Ela explica que dedicar a atenção e o cuidado apenas ao outro, em detrimento do próprio autocuidado, pode resultar em sobrecarga emocional e, posteriormente, em um adoecimento do familiar. É necessário reconhecer que a situação é de extremo desconforto e que o não se tem como controlar o que a pessoa fará.
“Pessoas com depressão sofrem diariamente altos e baixos e é importante que a rede de apoio tenha noção dessas oscilações para que não haja expectativas ou surpresas”, explica.

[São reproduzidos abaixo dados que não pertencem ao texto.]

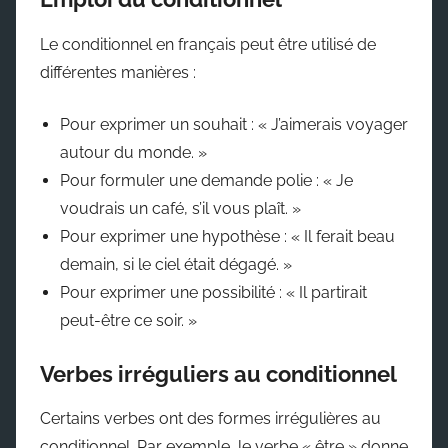
Le conditionnel en français peut être utilisé de
différentes manières :
Pour exprimer un souhait : « J’aimerais voyager
autour du monde. »
Pour formuler une demande polie : « Je
voudrais un café, s’il vous plaît. »
Pour exprimer une hypothèse : « Il ferait beau
demain, si le ciel était dégagé. »
Pour exprimer une possibilité : « Il partirait
peut-être ce soir. »
Verbes irréguliers au conditionnel
Certains verbes ont des formes irrégulières au
conditionnel. Par exemple, le verbe « être » donne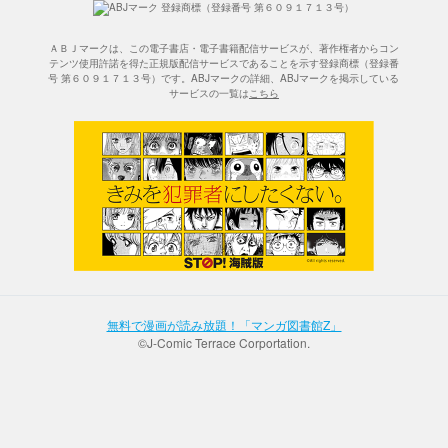
ＡＢＪマークは、この電子書店・電子書籍配信サービスが、著作権者からコン
テンツ使用許諾を得た正規版配信サービスであることを示す登録商標（登録番
号 第６０９１７１３号）です。ABJマークの詳細、ABJマークを掲示している
サービスの一覧は
こちら
無料で漫画が読み放題！「マンガ図書館Z」
©J-Comic Terrace Corportation.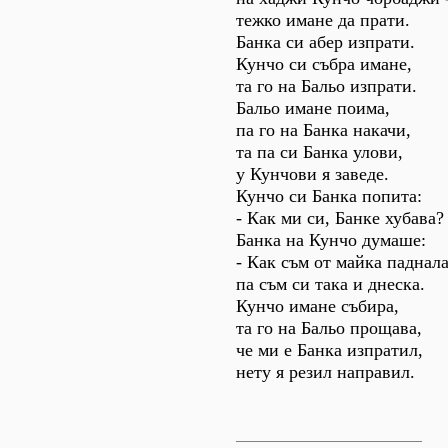
тежко имане да прати.
Банка си абер изпрати.
Кунчо си събра имане,
та го на Бальо изпрати.
Бальо имане поима,
па го на Банка накачи,
та па си Банка улови,
у Кунчови я заведе.
Кунчо си Банка попита:
- Как ми си, Банке хубава?
Банка на Кунчо думаше:
- Как съм от майка паднала
па съм си така и днеска.
Кунчо имане събира,
та го на Бальо прощава,
че ми е Банка изпратил,
нету я резил направил.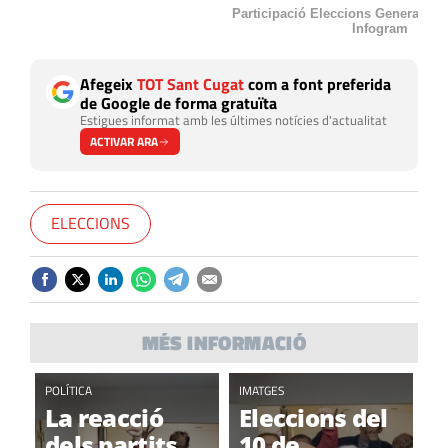
Participació Eleccions Generals 
Infogram
Afegeix
TOT Sant Cugat
com a font preferida
de Google de forma gratuïta
Estigues informat amb les últimes notícies d'actualitat
ACTIVAR ARA
ELECCIONS
MÉS INFORMACIÓ
POLÍTICA
IMATGES
La reacció
Eleccions del
dels partits
10 de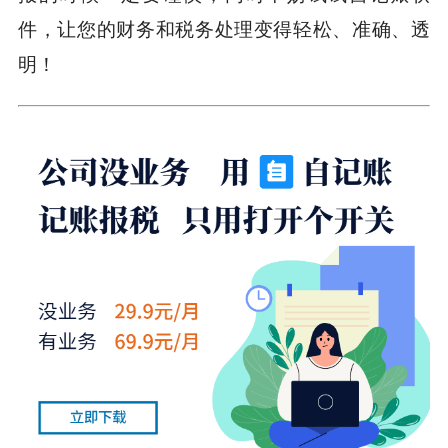
件，让您的财务和税务处理变得轻松、准确、透
明！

O suporte exercido pelo familiar deve envolver a escuta ativa, validar o sofrimento da pessoa doente, ajudar nas tarefas essenciais, como marcar consultas e preparar refeições, apoiar o tratamento e principalmente, construir memórias sinceras e positivas com a pessoa com depressão.
“Falar sobre o desejo de morrer não gera suicídio; evita o suicídio”, destaca a psicologa.

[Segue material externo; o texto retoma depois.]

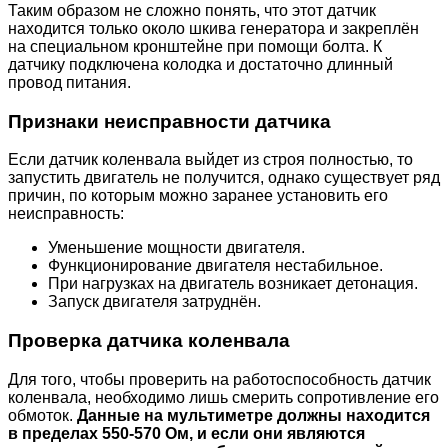
Таким образом не сложно понять, что этот датчик
находится только около шкива генератора и закреплён
на специальном кронштейне при помощи болта. К
датчику подключена колодка и достаточно длинный
провод питания.
Признаки неисправности датчика
Если датчик коленвала выйдет из строя полностью, то
запустить двигатель не получится, однако существует ряд
причин, по которым можно заранее установить его
неисправность:
Уменьшение мощности двигателя.
Функционирование двигателя нестабильное.
При нагрузках на двигатель возникает детонация.
Запуск двигателя затруднён.
Проверка датчика коленвала
Для того, чтобы проверить на работоспособность датчик
коленвала, необходимо лишь смерить сопротивление его
обмоток.
Данные на мультиметре должны находится
в пределах 550-570 Ом, и если они являются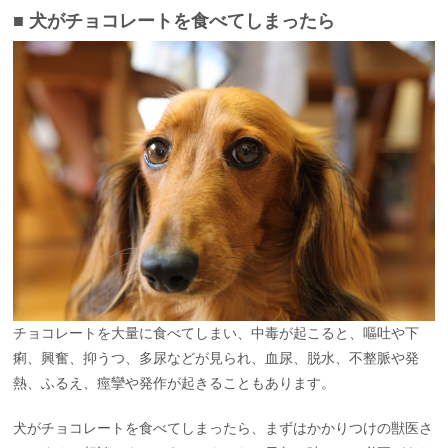
■ 犬がチョコレートを食べてしまったら
チョコレートを大量に食べてしまい、中毒が起こると、嘔吐や下
痢、興奮、抑うつ、多尿などが見られ、血尿、脱水、不整脈や発
熱、ふるえ、痙攣や発作が起きることもあります。
犬がチョコレートを食べてしまったら、まずはかかりつけの獣医さ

A chance de sucesso do tratamento aumenta exponencialmente ao não se colocar em posição de “salvador do doente” e priorizar o autocuidado, evitando um futuro adoecimento.

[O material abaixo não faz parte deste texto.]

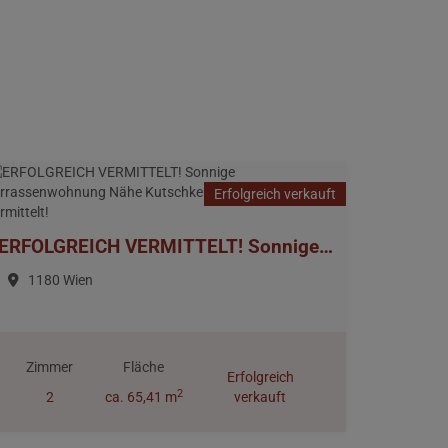
Erfolgreich verkauft
ERFOLGREICH VERMITTELT! Sonnige Terrassenwohnung Nähe Kutschkermarkt > erfolgreich vermittelt!
1180 Wien
Zimmer
Fläche
Erfolgreich
2
2
ca. 65,41 m
verkauft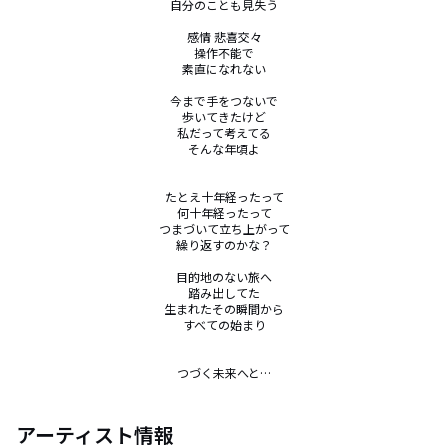
自分のことも見失う

感情 悲喜交々

操作不能で

素直になれない

今まで手をつないで

歩いてきたけど

私だって考えてる

そんな年頃よ

たとえ十年経ったって

何十年経ったって

つまづいて立ち上がって

繰り返すのかな？

目的地のない旅へ

踏み出してた

生まれたその瞬間から

すべての始まり

つづく未来へと…
アーティスト情報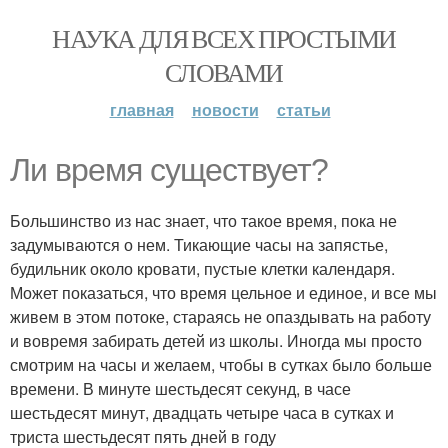
НАУКА ДЛЯ ВСЕХ ПРОСТЫМИ
СЛОВАМИ
главная
новости
статьи
Ли время существует?
Большинство из нас знает, что такое время, пока не
задумываются о нем. Тикающие часы на запястье,
будильник около кровати, пустые клетки календаря.
Может показаться, что время цельное и единое, и все мы
живем в этом потоке, стараясь не опаздывать на работу
и вовремя забирать детей из школы. Иногда мы просто
смотрим на часы и желаем, чтобы в сутках было больше
времени. В минуте шестьдесят секунд, в часе
шестьдесят минут, двадцать четыре часа в сутках и
триста шестьдесят пять дней в году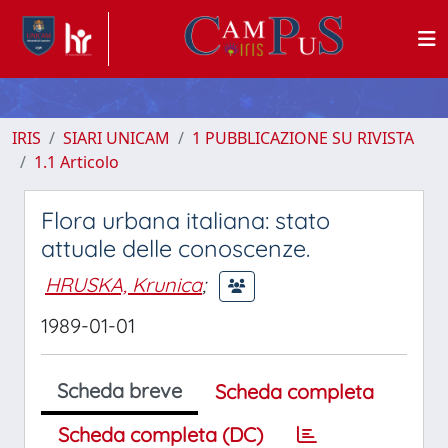
IRIS
SIARI UNICAM
1 PUBBLICAZIONE SU RIVISTA
1.1 Articolo
Flora urbana italiana: stato
attuale delle conoscenze.
HRUSKA, Krunica
;
1989-01-01
Scheda breve
Scheda completa
Scheda completa (DC)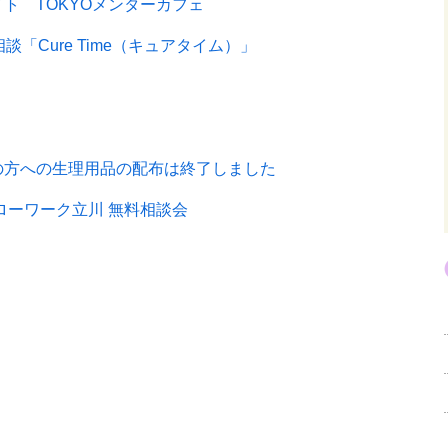
ト TOKYOメンターカフェ
「Cure Time（キュアタイム）」
の方への生理用品の配布は終了しました
ローワーク立川 無料相談会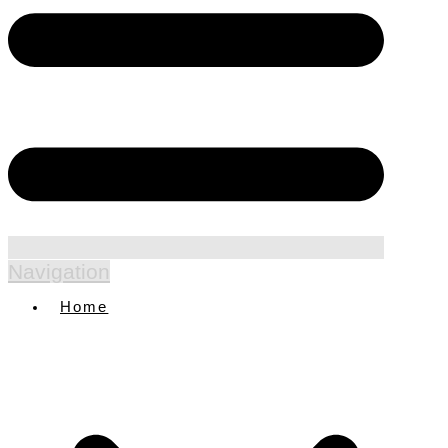
Navigation
Home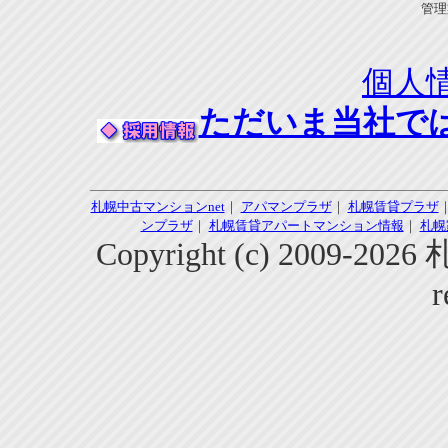
管理
個人
ただいま当社で
札幌中古マンションnet
｜
アパマンプラザ
｜
札幌賃貸プラザ
ンプラザ
｜
札幌賃貸アパートマンション情報
｜
札幌
Copyright (c) 2009-2
r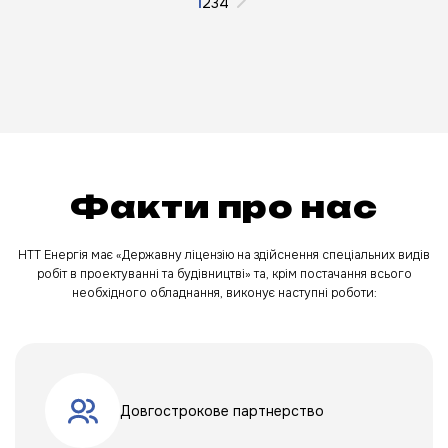
1
2
3
4
Факти про нас
НТТ Енергія має «Державну ліцензію на здійснення спеціальних видів
робіт в проектуванні та будівництві» та, крім постачання всього
необхідного обладнання, виконує наступні роботи:
Довгострокове партнерство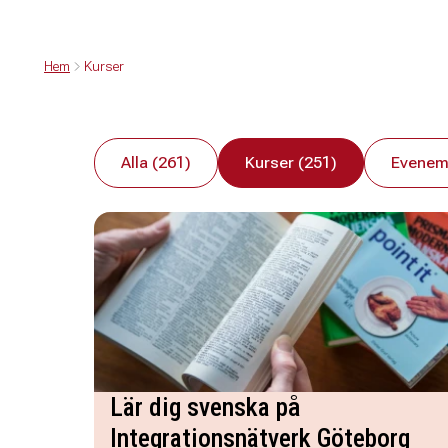
Hem
Kurser
Alla (261)
Kurser (251)
Evenem
Lär dig svenska på
Integrationsnätverk Göteborg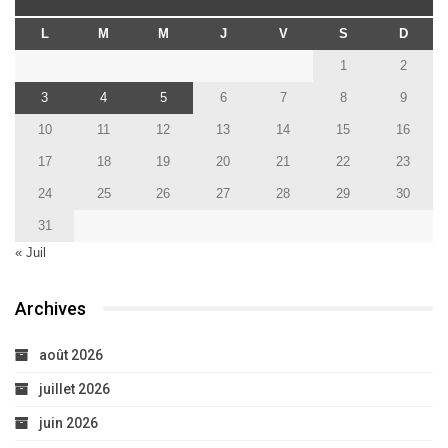
L
M
M
J
V
S
D
1
2
3
4
5
6
7
8
9
10
11
12
13
14
15
16
17
18
19
20
21
22
23
24
25
26
27
28
29
30
31
« Juil
Archives
août 2026
juillet 2026
juin 2026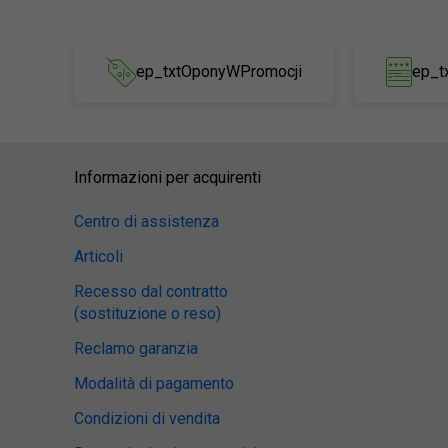
ep_txtOponyWPromocji
ep_t
Informazioni per acquirenti
Centro di assistenza
Articoli
Recesso dal contratto
(sostituzione o reso)
Reclamo garanzia
Modalità di pagamento
Condizioni di vendita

Ações como buscar atendimento terapêutico, criar pausas de descanso e também trabalhar em colaboração com o próprio doente, definindo responsabilidades, gera mais saúde e qualidade no apoio.
“Divida o problema para que ele se torne menos complexo, pedindo a ajuda inclusive para o doente, para que ele faça a própria parte”, explica Anna Gianasi.
A ajuda não pode se transformar em uma total substituição de obrigações, pois existem tarefas em que se pode auxiliar e as que precisam ser desempenhadas pela própria pessoa com depressão, como o trabalho dela, o cumprimento do tratamento, entre outras. A professora do Ceub ressalta a importância de não se colocar constantemente na linha de frente do adoecimento.
“O cuidado não pode significar a anulação do familiar. Ninguém pode dar o que não é possível”, ressalta.
Apoio
Em contextos como o ambiente acadêmico, onde as pressões por desempenho, sucesso e estabilidade são constantes, é comum que estudantes e profissionais desenvolvam sintomas que afetam diretamente a saúde mental.
A professora de psicologia destaca que, embora existam políticas institucionais voltadas ao cuidado, como ações do RH e da direção acadêmica, ainda persiste um grande tabu em torno da busca por ajuda.
“Depende de quem escreve matéria, de quem faz pesquisa, de quem convive. Depende de todos nós desmistificar isso”, afirma a pesquisadora.
Para ela, oferecer uma escuta atenta e humanizar o convívio são formas essenciais de cidadania e de cuidado mútuo.
A professora destaca que o Centro Universitário de Brasília (CEUB), por exemplo, mantém o programa de extensão “Eis Me Aqui”.
Trata-se de um programa que tem o propósito de construir um espaço de acolhimento, escuta e convivência, visando a prevenção e promoção de saúde mental para os alunos e professores do Ceub. 
O “Acolhimento Porta Aberta” oferece escuta individual aos alunos da instituição. Os atendimentos são realizados por estudantes do último ano do curso de psicologia, sob supervisão da professora Tania Inessa, normalmente às segundas-feiras.
“É um atendimento para alunos que querem conversar, trocar uma ideia, enfim, e buscarem ajuda pros seus próprios sofrimentos”, explica a professora.
Às sextas, o grupo “Coletivo Singular” promove atividades em grupo como cinema, karaokê, origami e rodas de conversa, fortalecendo o senso de pertencimento e a saúde mental.
O programa também apoia docentes que lidam com situações delicadas envolvendo seus alunos, ampliando a rede de acolhimento dentro da universidade.